His first assumption had been that she and her friends had gone down to hang out by the river, as most kids in the area did in those days. Perhaps she’d been drinking with her buddies and lost her footing or drowned in the treacherous undercurrent while swimming at night. It never once occurred to him that she’d been abducted, held prisoner, beaten, raped, and murdered by a madman. Kurt would go on assuming this until later that night when Frankie showed up at his doorstep insisting on seeing him, though Kurt had told his parents no visitors.

Kurt could still see the rabid look on Frankie’s face when he’d stepped out into the warm summer night and found his friend out of breath and rambling on about how he was going to catch the psychopath and make him pay.

“What psychopath?” Kurt had asked, still puzzled by his friend’s fury.

“The one who killed Addie,” Frankie had replied.

“She wasn’t murdered. She drowned in the river. She must have been goofing off or swimming or—”

“Shut up, Kurt!”

Kurt was taken aback. Frankie had never so much as raised his voice at him. Although they’d grown up together like brothers, they’d never squabbled the way some guys did. They never argued over a girl, or sports—or anything, for that matter.
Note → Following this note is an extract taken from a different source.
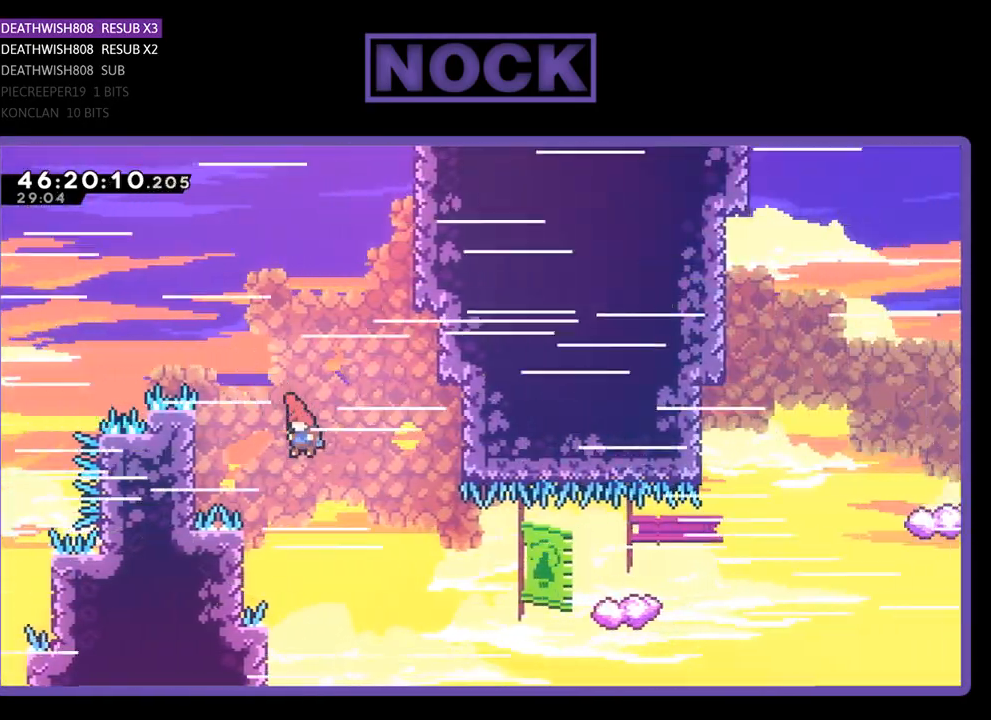
{"buttons": ["CIRCLE", "R2", "DPAD_UP", "DPAD_RIGHT"], "events": [[200, "DPAD_LEFT", "up"], [200, "DPAD_UP", "down"], [267, "DPAD_RIGHT", "down"], [300, "DPAD_UP", "up"], [400, "DPAD_UP", "down"], [467, "CIRCLE", "down"]]}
“What’s wrong, Frankie? What are you talking about?”

“Addie was murdered. You seriously didn’t know?”

“Murdered? What? That can’t be true. She just drowned, that’s all.”

“That’s what I thought too,” Frankie’d said. “But I overheard my parents talking to the sheriff earlier. I’m sorry, buddy. Someone definitely killed Addie. But don’t worry. I’m gonna handle it.”

Kurt had been stunned into silence once again. It was as if he’d been punched in the gut, knocking the wind out of him. He’d stumbled backward and nearly toppled off the front porch, only catching himself on the railing at the last minute. “Who…who killed her?”

“I don’t know yet. But as soon as I find out, I’m gonna kill him with my bare hands. I know she was your sister, Kurt, but I loved her too.”



The ringing of his cell phone brought Kurt back to the present. He reached into his pocket, fished it out, and held it to his ear. “Detective Jamison.”

The voice on the other end belonged to the cyber forensic tech he’d spoken to earlier, telling him he’d managed to triangulate the last ping of Mollie’s cell phone. The tech gave Kurt the address of a run-down grocery store out on Delong, and as soon as he hung up, he plugged the address into his phone’s GPS and darted out the front door, completely forgetting about his shower.